Se vive ou circula com frequência entre Lisboa e Ericeira, é provável que já se tenha cruzado com o novo Renault 4. A marca francesa escolheu Portugal para apresentar à imprensa internacional a versão final deste SUV 100% elétrico que recupera o nome e o espírito do mítico R4. Mas, como aconteceu com o R5, com olhos postos no futuro.
Conduzimos o novo R4 ao longo de mais de 100 quilómetros, entre autoestradas, estradas nacionais, cidade e serra, numa primeira experiência que nos permitiu perceber melhor o que vale este modelo que combina nostalgia e ambição. Neste primeiro contacto, ficámos convencidos que o R4 100% elétrico tem argumentos ‘de peso’ para atrair a nova geração de condutores, que também são utilizadores.
Design que atrai, espaço que surpreende… e soluções inteligentes
O novo Renault 4 não esconde a inspiração no passado, mas veste-se com um visual moderno e robusto. A frente iluminada, com assinatura LED envolvente, garante uma presença distinta, e a carroçaria elevada confere-lhe um visual mais SUV do que crossover. É, no fundo, um complemento do Renault 5, com quem partilha a nova plataforma AmpR: menos desportivo, mas mais descontraído, mais versátil, mais preparado para sair da cidade.

|---|

→ **Descrição do exercício**: Copie o texto sobre o novo Renault 4 entre "Se vive ou circula" e "postos no futuro.", inclusive, e troque "mítico" por "lendário".

→ **Linhas listadas**:
|---|

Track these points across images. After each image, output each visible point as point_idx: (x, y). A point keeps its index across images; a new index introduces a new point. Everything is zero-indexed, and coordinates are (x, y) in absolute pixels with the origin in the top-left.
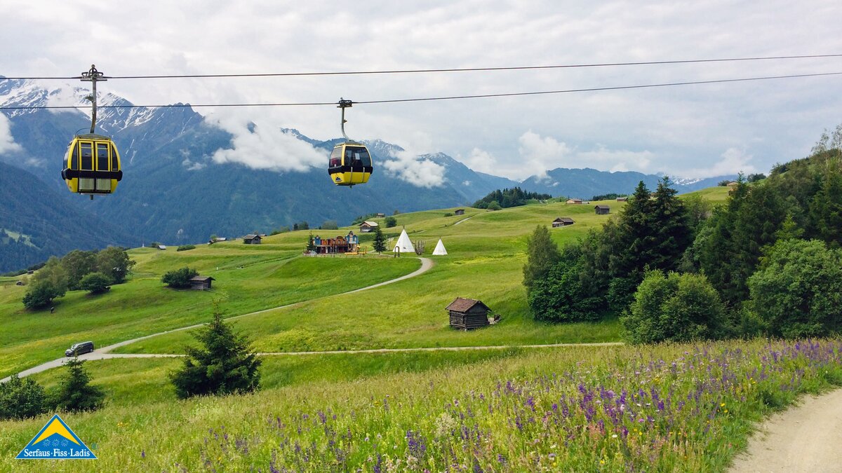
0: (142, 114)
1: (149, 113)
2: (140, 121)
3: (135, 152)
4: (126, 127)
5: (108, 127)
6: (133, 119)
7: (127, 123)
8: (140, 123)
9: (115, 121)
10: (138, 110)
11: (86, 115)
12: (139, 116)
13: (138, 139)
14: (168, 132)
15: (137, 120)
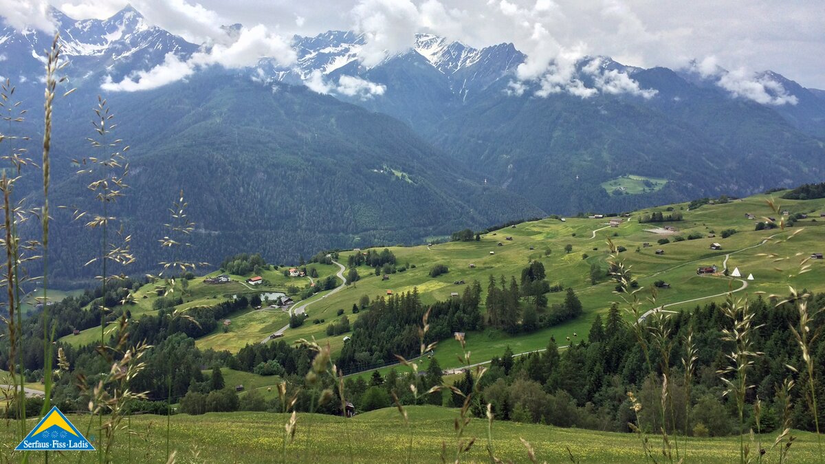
0: (471, 55)
1: (478, 54)
2: (471, 62)
3: (467, 91)
4: (459, 68)
5: (445, 70)
6: (465, 61)
7: (459, 64)
8: (471, 64)
9: (450, 63)
10: (468, 52)
11: (428, 60)
12: (469, 57)
13: (469, 79)
14: (494, 71)
15: (468, 61)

|---|

→ **Resposta escrita**:
Se vive ou circula com frequência entre Lisboa e Ericeira, é provável que já se tenha cruzado com o novo Renault 4. A marca francesa escolheu Portugal para apresentar à imprensa internacional a versão final deste SUV 100% elétrico que recupera o nome e o espírito do lendário R4. Mas, como aconteceu com o R5, com olhos postos no futuro.